Dà on Radetzky: breve storia di un’espressione lombarda

Il Duomo e il Palazzo Reale di Milano addobbati a festa per l'incoronazione dell'Imperatore Ferdinando d'Asburgo-Lorena a Re del Lombardo-Veneto, 1838. (Source: Facebook Regno Lombardo Veneto / Königreich Lombardo Venetien)

Troppo spesso ci si dimentica che la storia non è fatta solo da una serie di eventi. La storia è prima di tutto un concetto umano, in cui gli uomini non sono meri attori passivi nel dispiegarsi degli eventi, bensì ne sono i principali protagonisti. La storia è dunque fatta anche da grandi uomini, il cui profilo psicologico, se correttamente analizzato, può contribuire a una maggiore comprensione di decisioni, azioni e reazioni dei personaggi della storia.

Il feldmaresciallo Johann Joseph Wenzel Anton Franz Karl Graf Radetzky, conte di Radetz, non fa eccezione. Il celebre governatore militare del Lombardo-Veneto è spesso inteso come sinonimo di autoritarismo, repressione, occupazione straniera. Un uomo duro, pronto a svolgere il suo dovere. Il suo nome fa ancora discutere parecchio, così come il brano a lui dedicato da Johann Strauss Senior, La Marcia di Radetzky, composto in onore del feldmaresciallo dopo la sua riconquista di Milano nel 1848.

Il feldmaresciallo Josef Radetzky alla battaglia di Novara (Source: Wikipedia)

Talvolta determinati aspetti di un personaggio storico sono a tal punto caratterizzanti dello stesso – almeno nell’immaginario comune – da divenire proverbiali. Così accade per l’autoritarismo e la durezza di Radetzky nell’espressione lombarda “Dà on Radetzky”, ovvero “Dare un Radetzky”. Per spiegare il significato di questa espressione bisogna risalire alla sua origine, a metà fra la storia e la leggenda.

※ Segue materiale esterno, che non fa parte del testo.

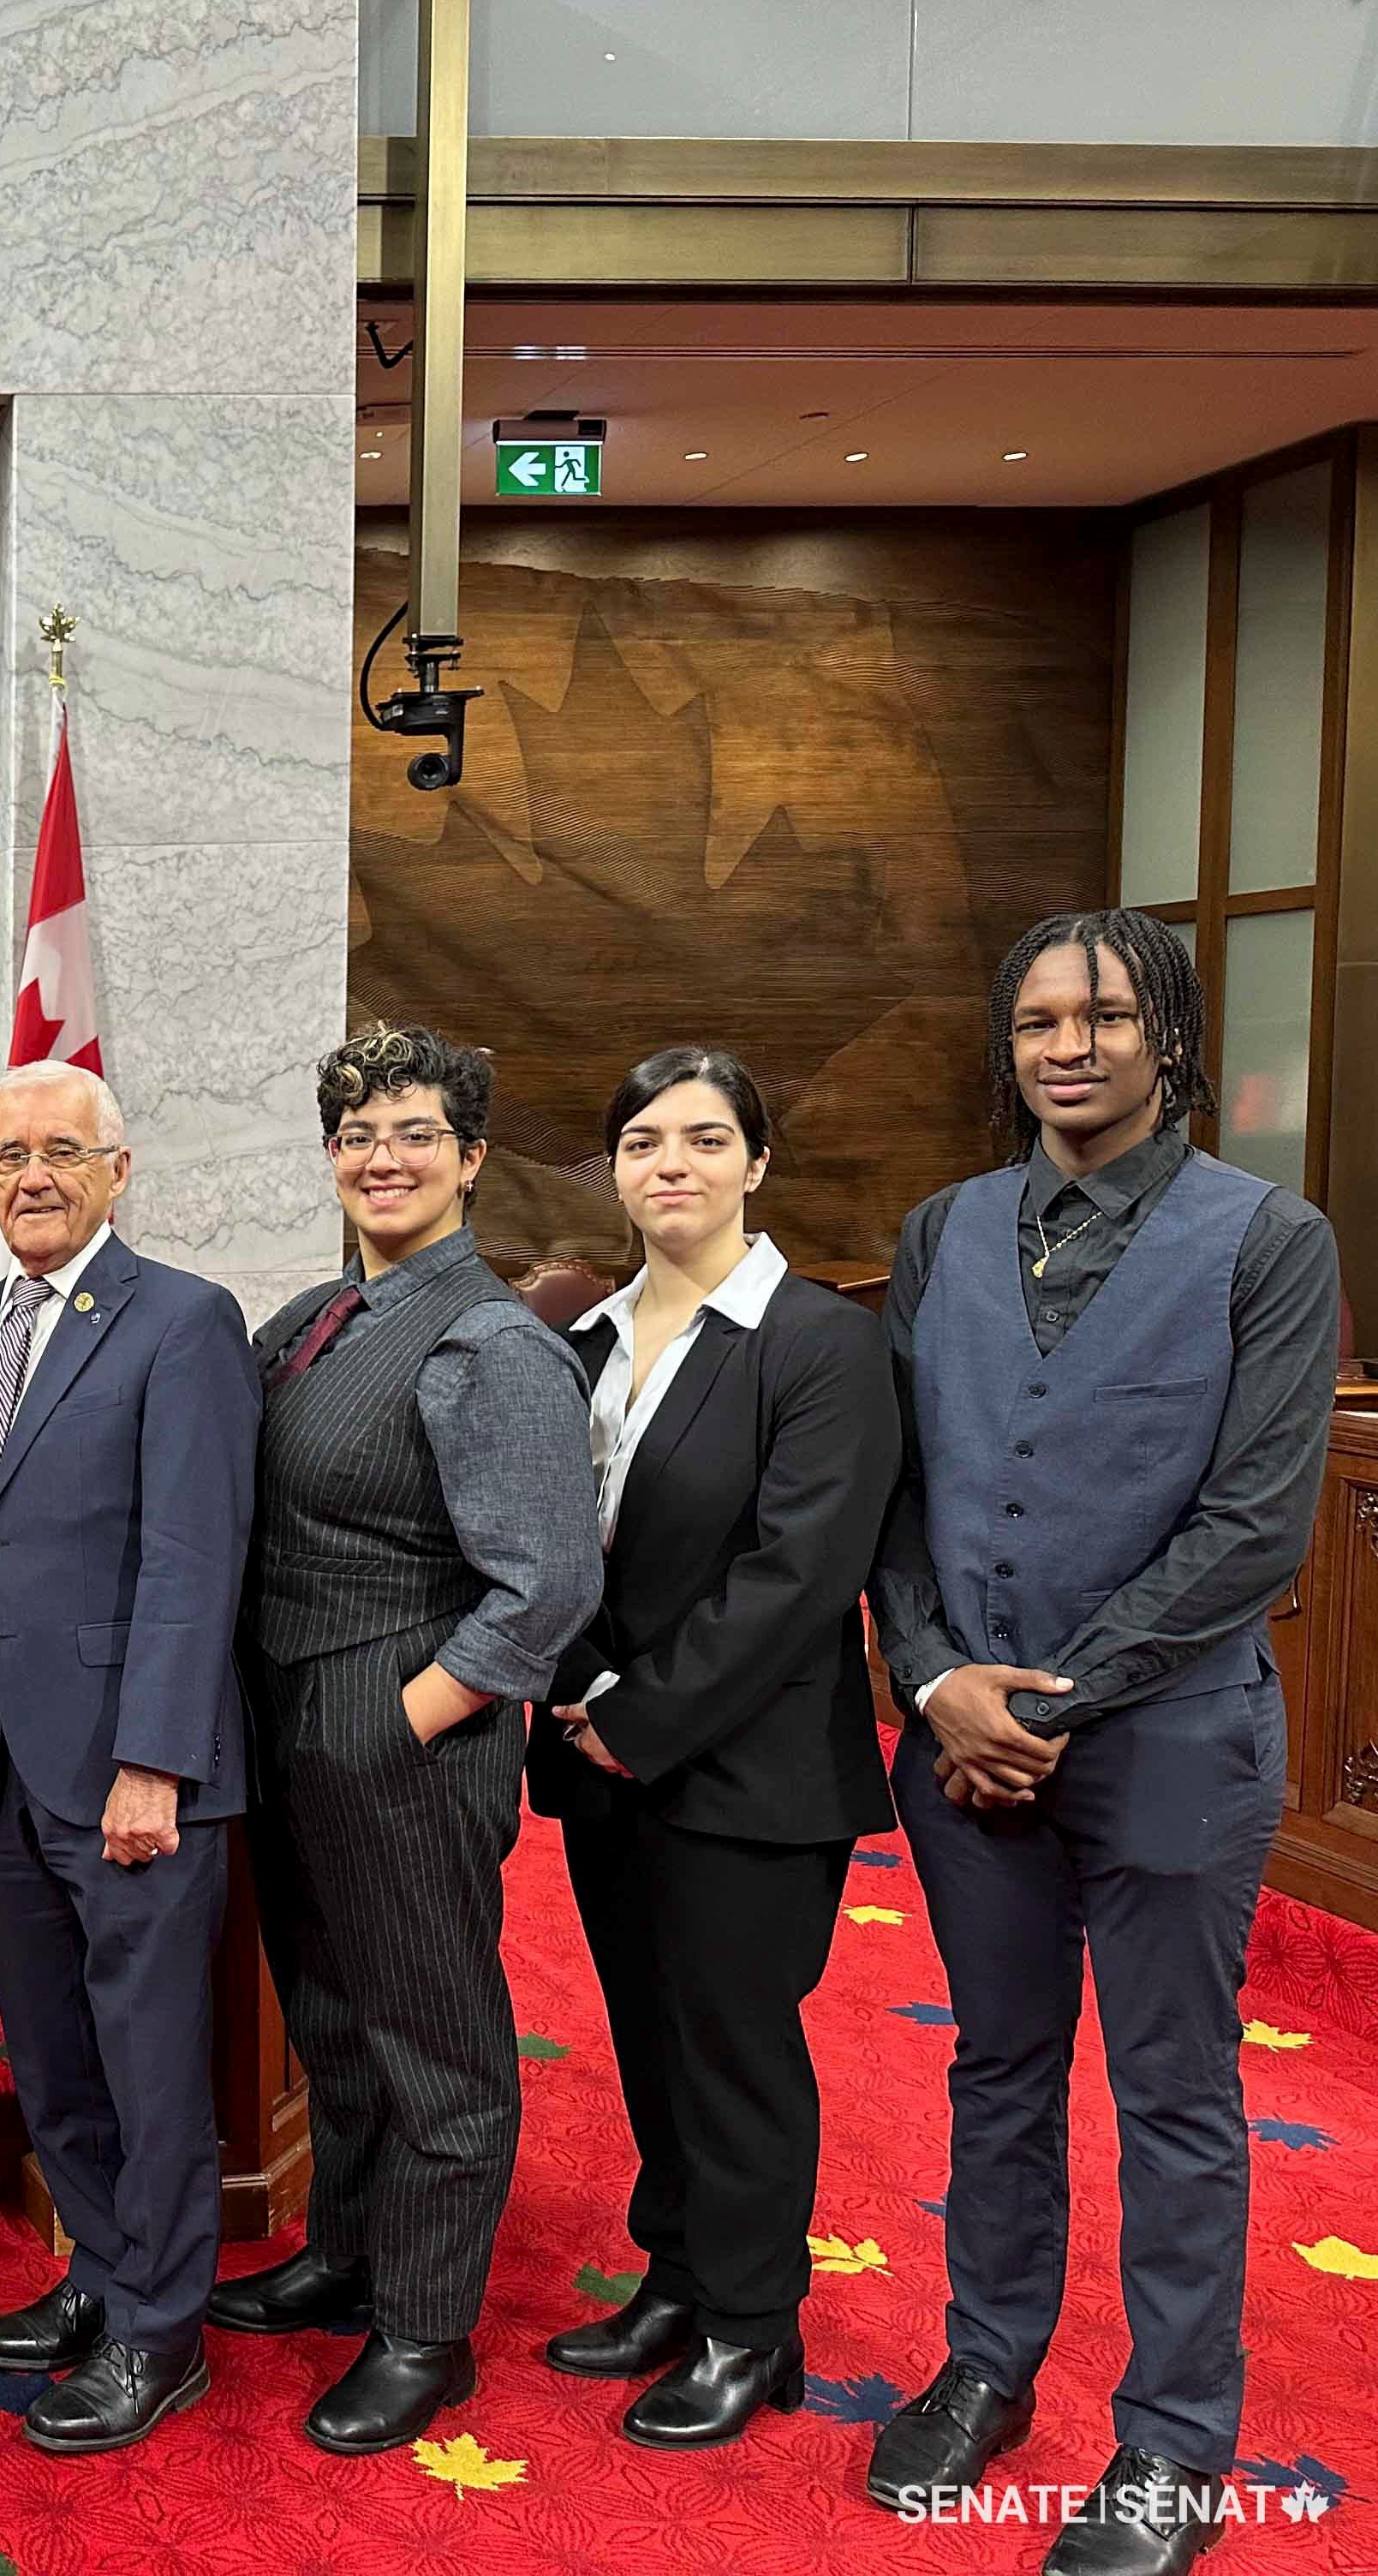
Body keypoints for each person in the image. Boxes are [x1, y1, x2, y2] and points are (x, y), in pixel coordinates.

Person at [865, 913, 1339, 2576]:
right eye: (1043, 1018)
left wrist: (1043, 1705)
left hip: (1170, 1750)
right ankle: (988, 2358)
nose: (1072, 1045)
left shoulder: (1271, 1242)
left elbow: (1257, 1527)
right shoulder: (940, 1232)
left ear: (1171, 1038)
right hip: (961, 1745)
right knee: (995, 2064)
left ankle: (1173, 2449)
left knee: (1175, 2095)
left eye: (1109, 1016)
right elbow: (900, 1493)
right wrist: (936, 1686)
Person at [219, 1021, 599, 2456]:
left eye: (415, 1136)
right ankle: (348, 2257)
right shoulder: (318, 1317)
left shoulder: (492, 1341)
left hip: (402, 1733)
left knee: (436, 2040)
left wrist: (403, 1721)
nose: (383, 1159)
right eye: (359, 1136)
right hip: (293, 1723)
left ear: (472, 1159)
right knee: (333, 2018)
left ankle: (427, 2330)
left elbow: (550, 1581)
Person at [532, 1048, 902, 2449]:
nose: (668, 1163)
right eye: (639, 1141)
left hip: (748, 1770)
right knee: (647, 2035)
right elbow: (545, 1545)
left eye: (702, 1138)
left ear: (756, 1165)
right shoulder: (581, 1342)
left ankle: (756, 2328)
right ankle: (677, 2281)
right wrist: (575, 1694)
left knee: (735, 2050)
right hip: (599, 1747)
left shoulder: (823, 1343)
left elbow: (800, 1574)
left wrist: (634, 1716)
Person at [0, 1059, 257, 2456]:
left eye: (64, 1151)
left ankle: (161, 2331)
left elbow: (195, 1555)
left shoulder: (183, 1320)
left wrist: (156, 1761)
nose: (34, 1179)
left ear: (119, 1169)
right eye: (9, 1159)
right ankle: (105, 2274)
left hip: (133, 1776)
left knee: (148, 2060)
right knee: (54, 2060)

Ci troviamo verso la metà del XIX secolo. Siamo nella Milano austroungarica, da decenni capitale del Lombardo-Veneto. Radetzky è conosciuto da tutti in città, temuto, forse odiato, ma sicuramente anche amato e ammirato. Un uomo entra in un caffè, è estremamente altezzoso e sembra non conoscere superiori. È il figlio di Radetzky, giovane delfino e tenente in un reggimento di Ussari di stanza nel capoluogo lombardo.

Un abate sta leggendo La Gazzetta e il focoso delfino si avvicina intimando con tono imperativo la consegna del giornale. Al diniego dell’abate, il giovane ufficiale risponde con arroganza:”Lei non sa chi sono io, provocando la reazione aggressiva dell’uomo religioso, che con prontezza divina sferra un manrovescio al suo interlocutore, facendolo ruzzolare a terra. La notizia fece il giro di Milano. E la reazione di Radetzky non si fece aspettare.

Difatti, saputa la notizia, il vecchio feldmaresciallo non ebbe un attimo di esitazione prima di mollare al figlio una sonora e autorevole pedata nel sedere per il suo comportamento. I milanesi apprezzarono.

Vecchia foto del Duomo addobbato a festa per la visita dell’imperatore Francesco-Giuseppe nel 1857 a Milano (Source: Facebook \ Regno Lombardo Veneto / Königreich Lombardo Venetien)

Da qui l’espressione “Dà on Radetzky”, che si traduce dunque come “Dare un calcio nel sedere”. Un’espressione che mostra un Radetzky sì autorevole, ma giusto – almeno nella concezione popolare milanese del tempo. Forse una concezione di Radetzky da parte dei milanesi che è stata troppo spesso ignorata da buona parte della storiografia italiana.